Informationen zu Therapie-Möglichkeiten für unfallgeschädigte Opfer

Für unfallgeschädigte Opfer gibt es die verschiedensten Therapie-Möglichkeiten. Einge möchten wir Ihnen auf der folgenden Seite vorstellen. Wenn Sie dazu noch weitere Informationen benötigen, schreiben Sie uns einfach eine E-mail.

Atlastherapie nach ARLEN

Die Atlastherapie dient zur Beeinflussung von neuromotorischen Störungen unterschiedlicher Ursache, sowie Schmerzzustände des Bewegungssystems. Ein neuartiges Beahndlungsverfahren, mit Wirkung auf das Gleichgewichtsystem, den Muskeltonus, die Körperwahrnehmung, das Scmerzempfinden, die vegetativen Funktionen.

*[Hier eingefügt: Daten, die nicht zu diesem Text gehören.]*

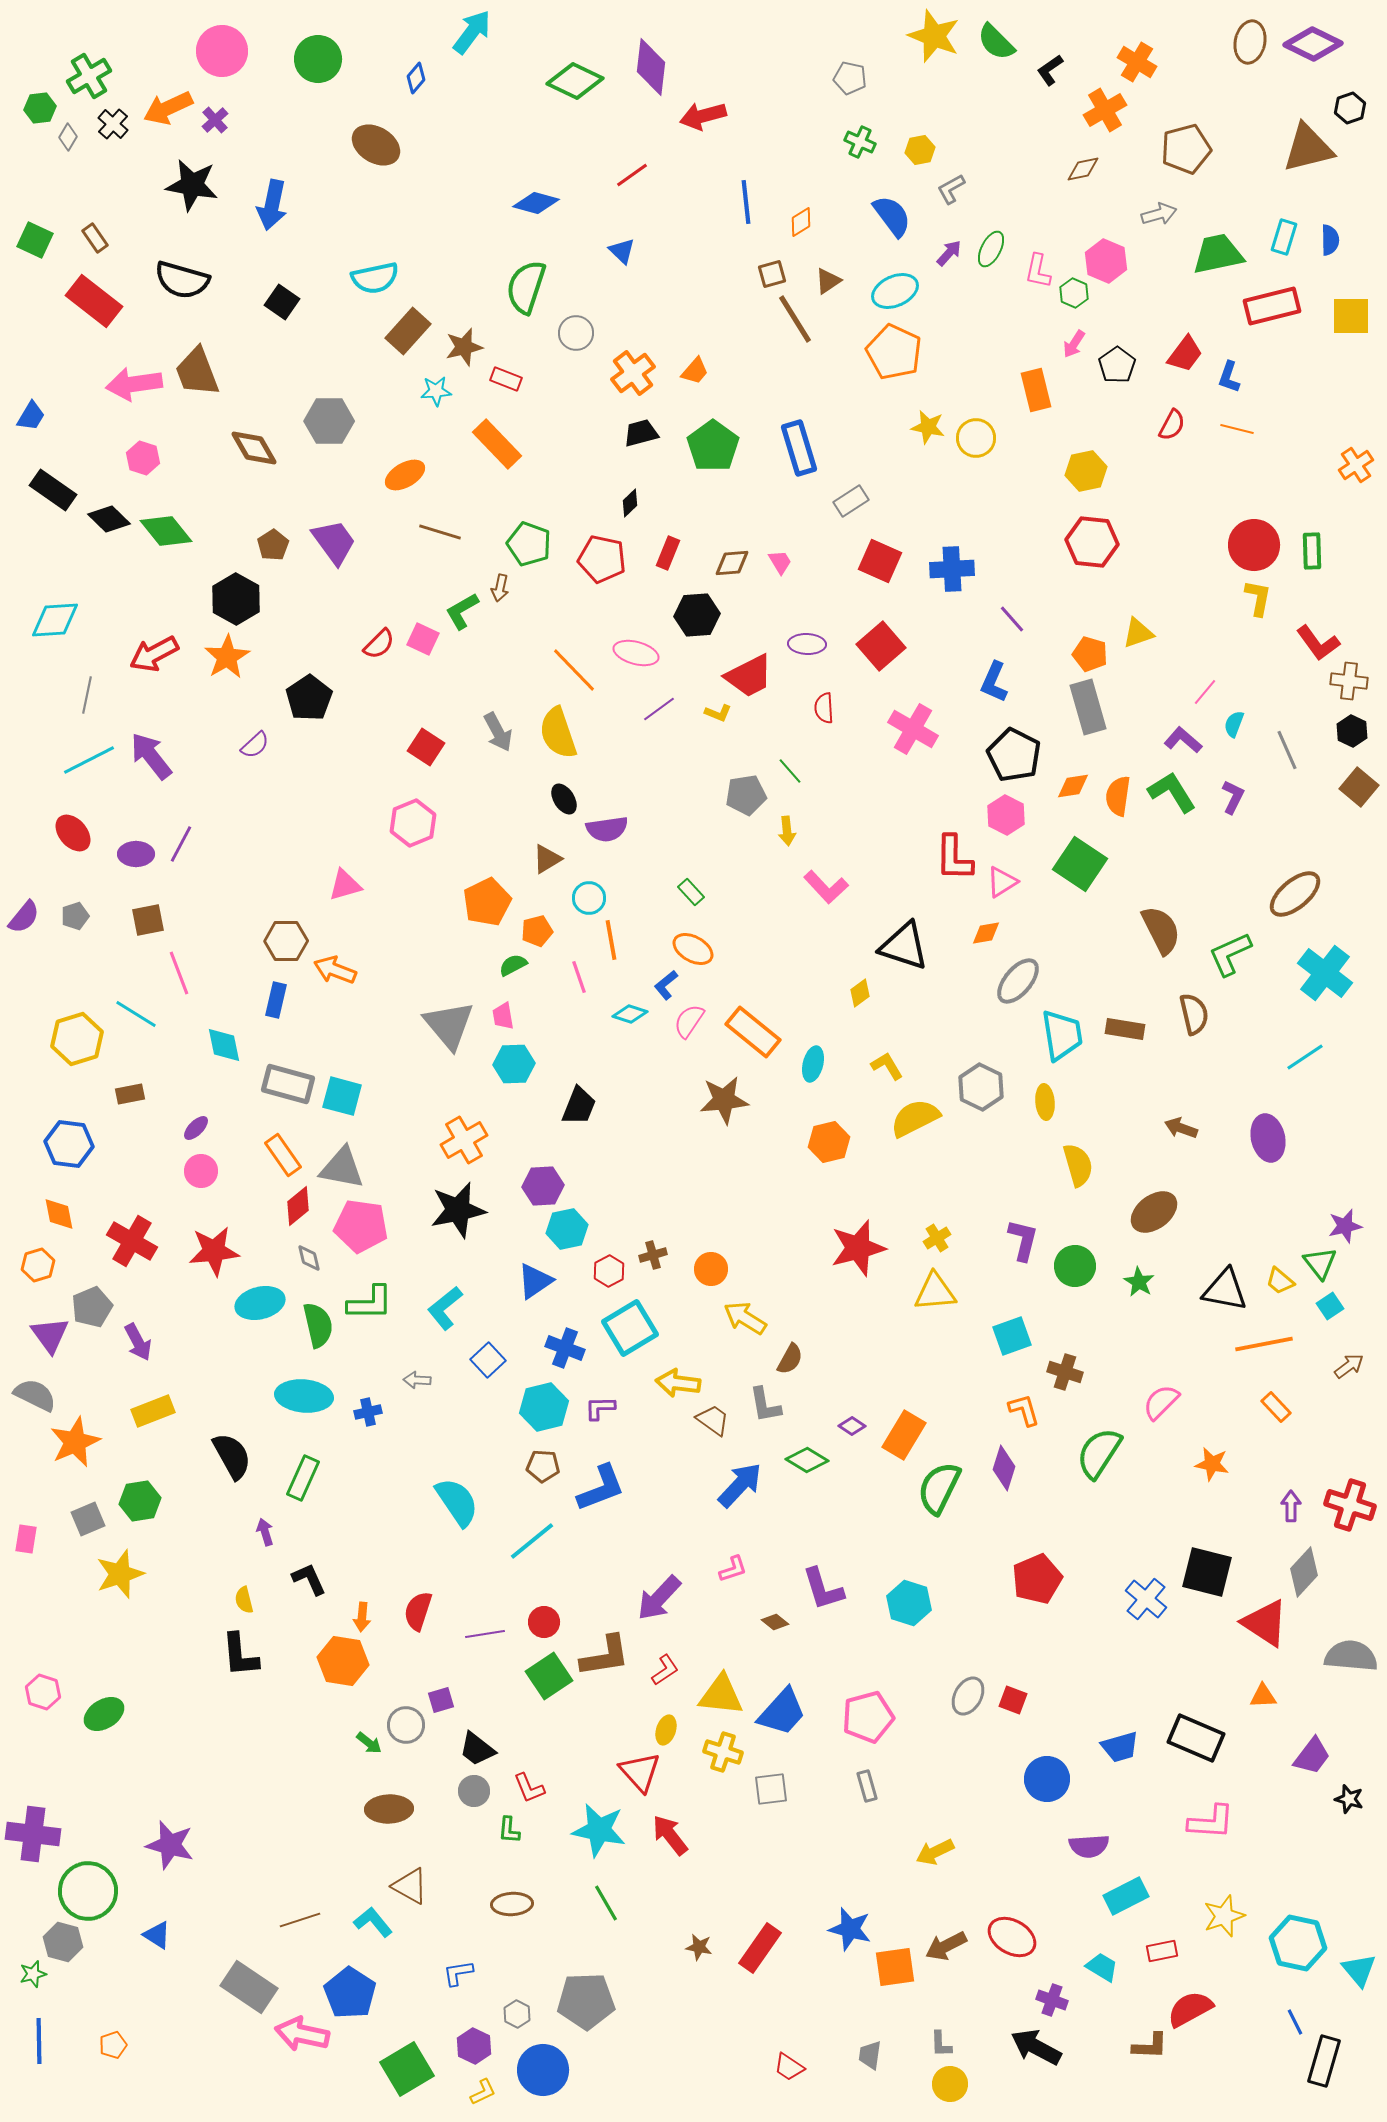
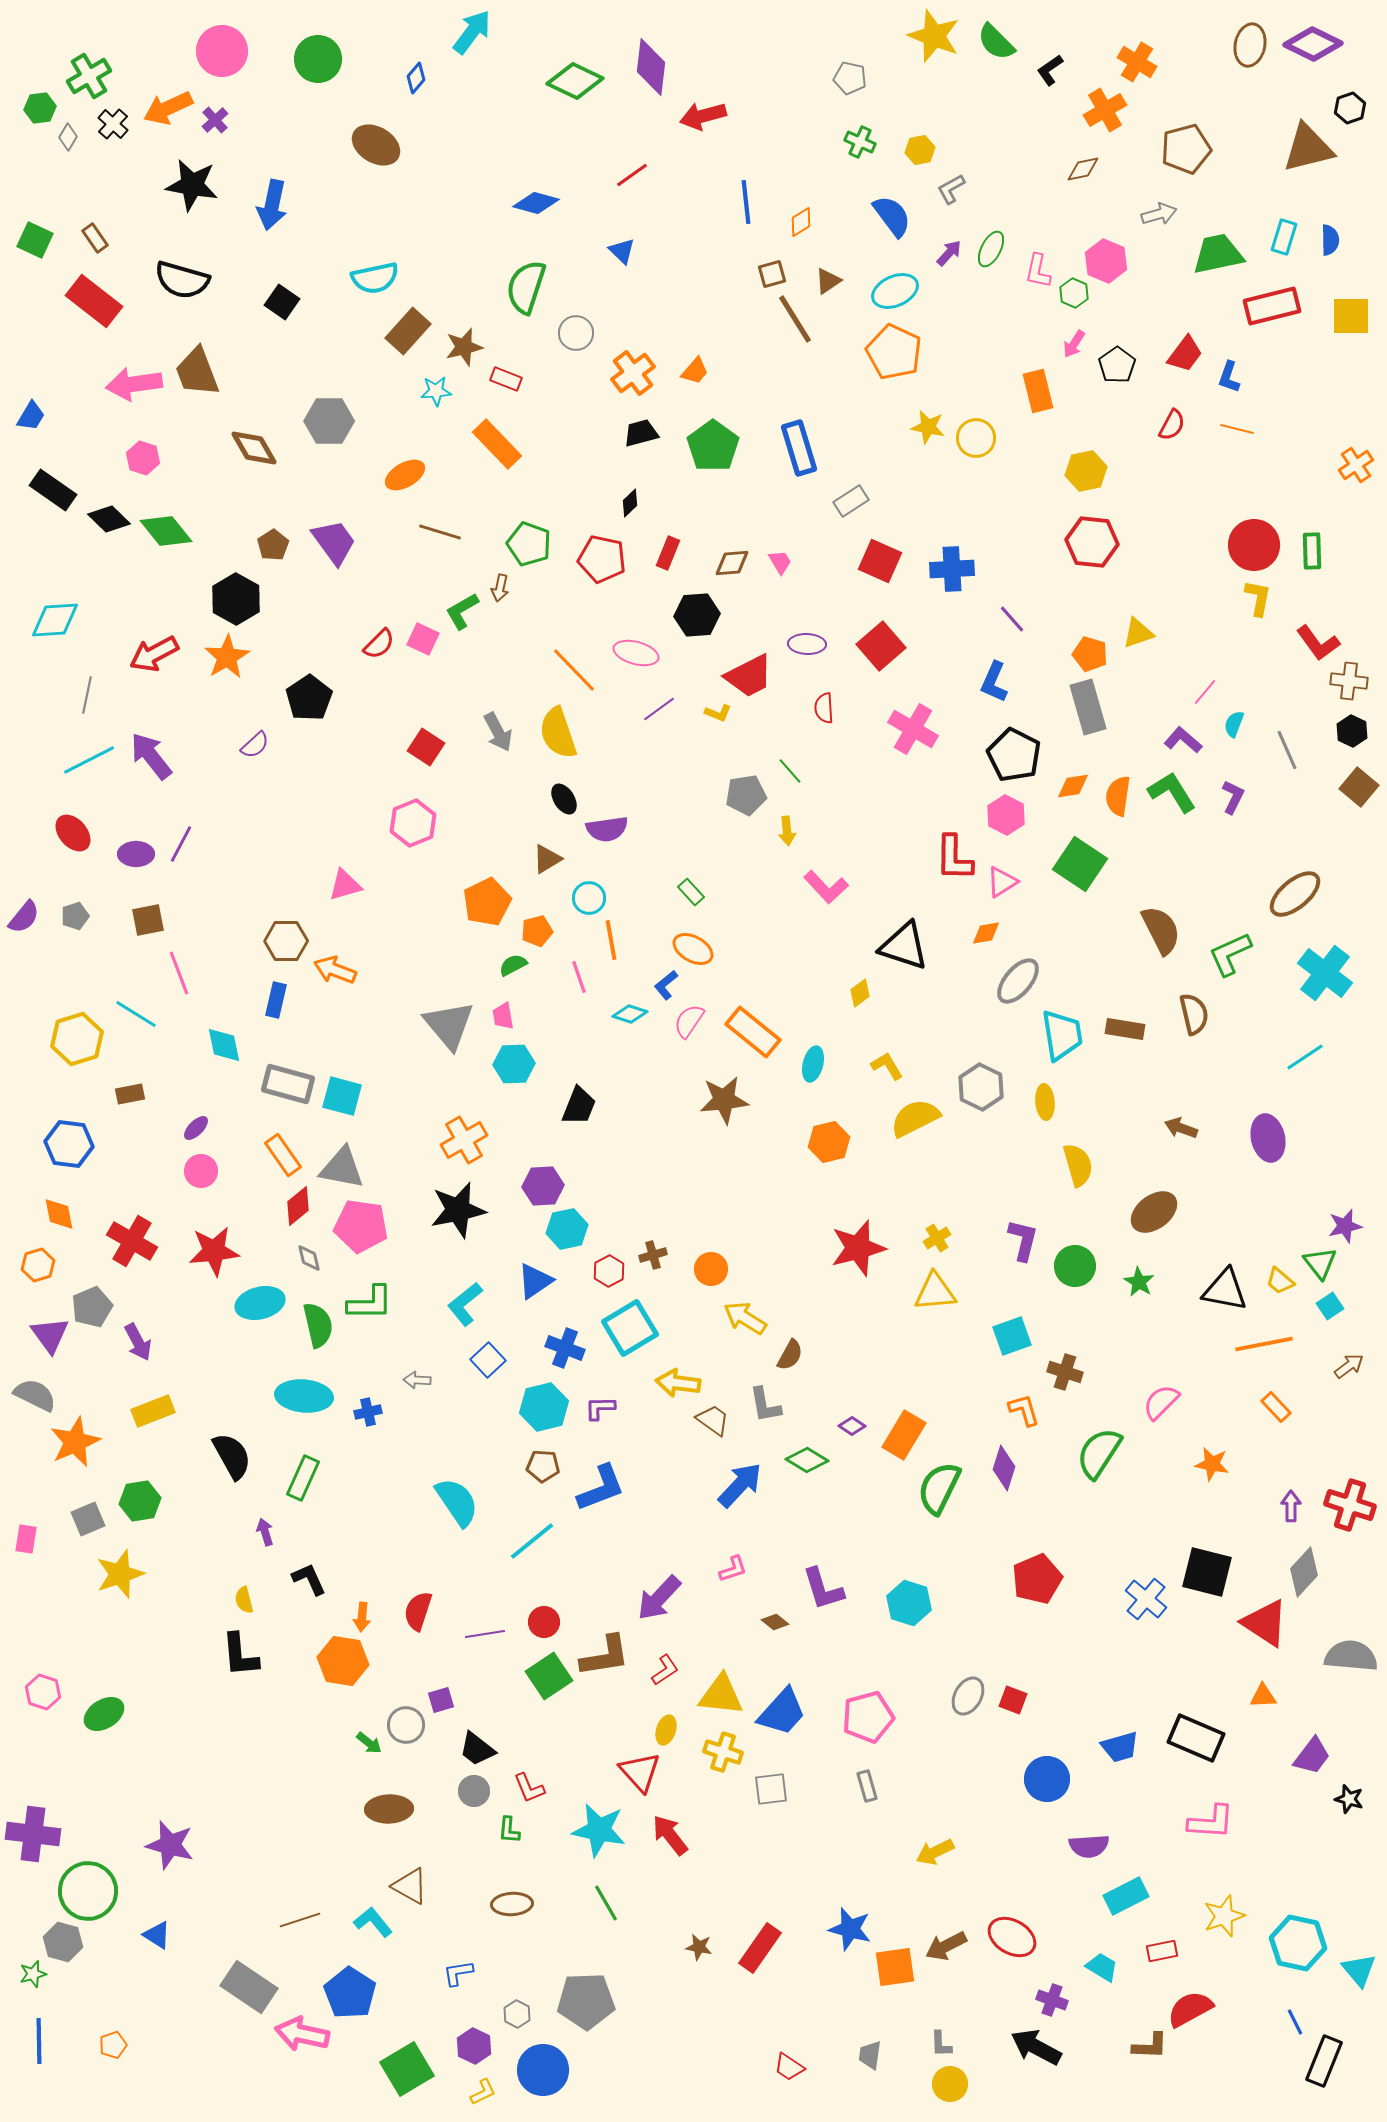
brown ellipse at (1250, 42): moved 3 px down
orange rectangle at (1036, 390): moved 2 px right, 1 px down
cyan L-shape at (445, 1308): moved 20 px right, 4 px up
brown semicircle at (790, 1359): moved 4 px up
black rectangle at (1324, 2061): rotated 6 degrees clockwise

Über den Seitenfortsatz des Atlas (= im medizinischen Sprachgebrauch wird der erste Halswirbelkörper Atlas gennant) übt der Therapeut mit seiner Mittelfingerkuppe einen blitzschnellen Impuls aus und zwar in einer speziellen Richtung mit genau dosierter Kraft. Dadurch kommt es zu einem ultrakurzen Dehnreiz, wodurch sofort eine tastbare und für den Patienten fühlbare Entspannung der Muskulatur entsteht. Für das Gehirn bedeutet dies ein anderes jetzt normales Wahrnehmungsmuster.

Brügger-Therapie

Im Mittelpunkt der Brügger-Therapie steht ein hochwirksamer Schutzmechanismus unseres zentralen Nervensystems: Was macht die Brügger-Therapie aus? Was bildet ihren Kern? Entgegen der häufigen Meinung bei dieser Therapie ginge es ausschließlich um eine Haltungsschulung, hat das Konzept sehr viel mehr zu bieten.

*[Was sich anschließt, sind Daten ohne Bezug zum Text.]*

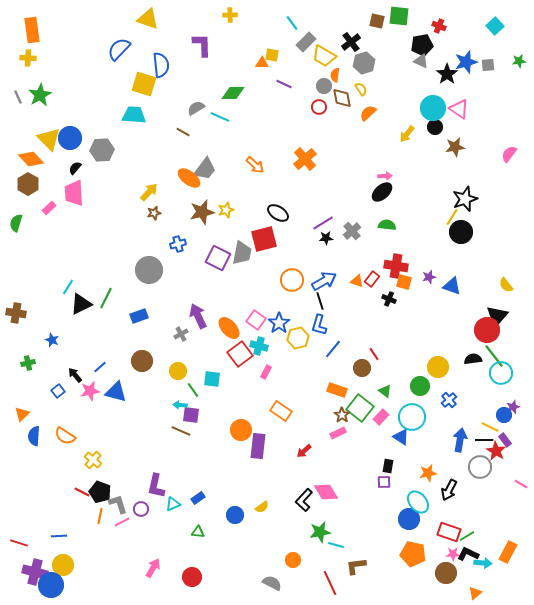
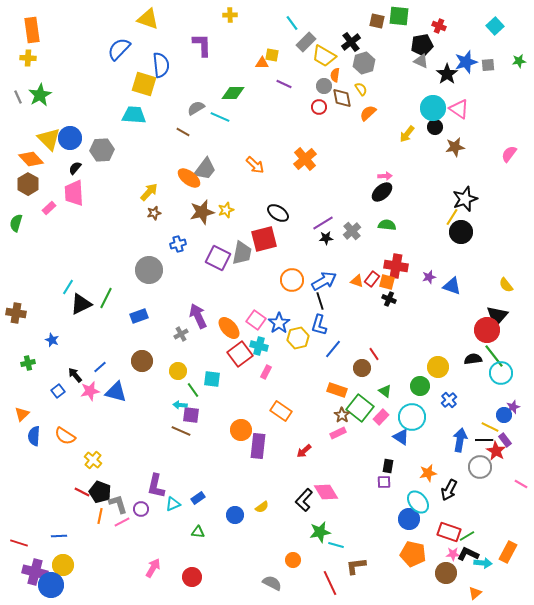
orange square at (404, 282): moved 17 px left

Der Grundgedanke, der Diagnose und Therapie steuert, besteht im wesentlichen aus folgendem modellhaften Zusammenhang: Findet sich an einer beliebigen Stelle des Organismus ein Schaden, so werden bestimmte Signale aus besonderen Rezeptoren - den Meldesystemen, an das zentrale Nervensystem gesandt, um diese Störung zentral bekannt zu geben.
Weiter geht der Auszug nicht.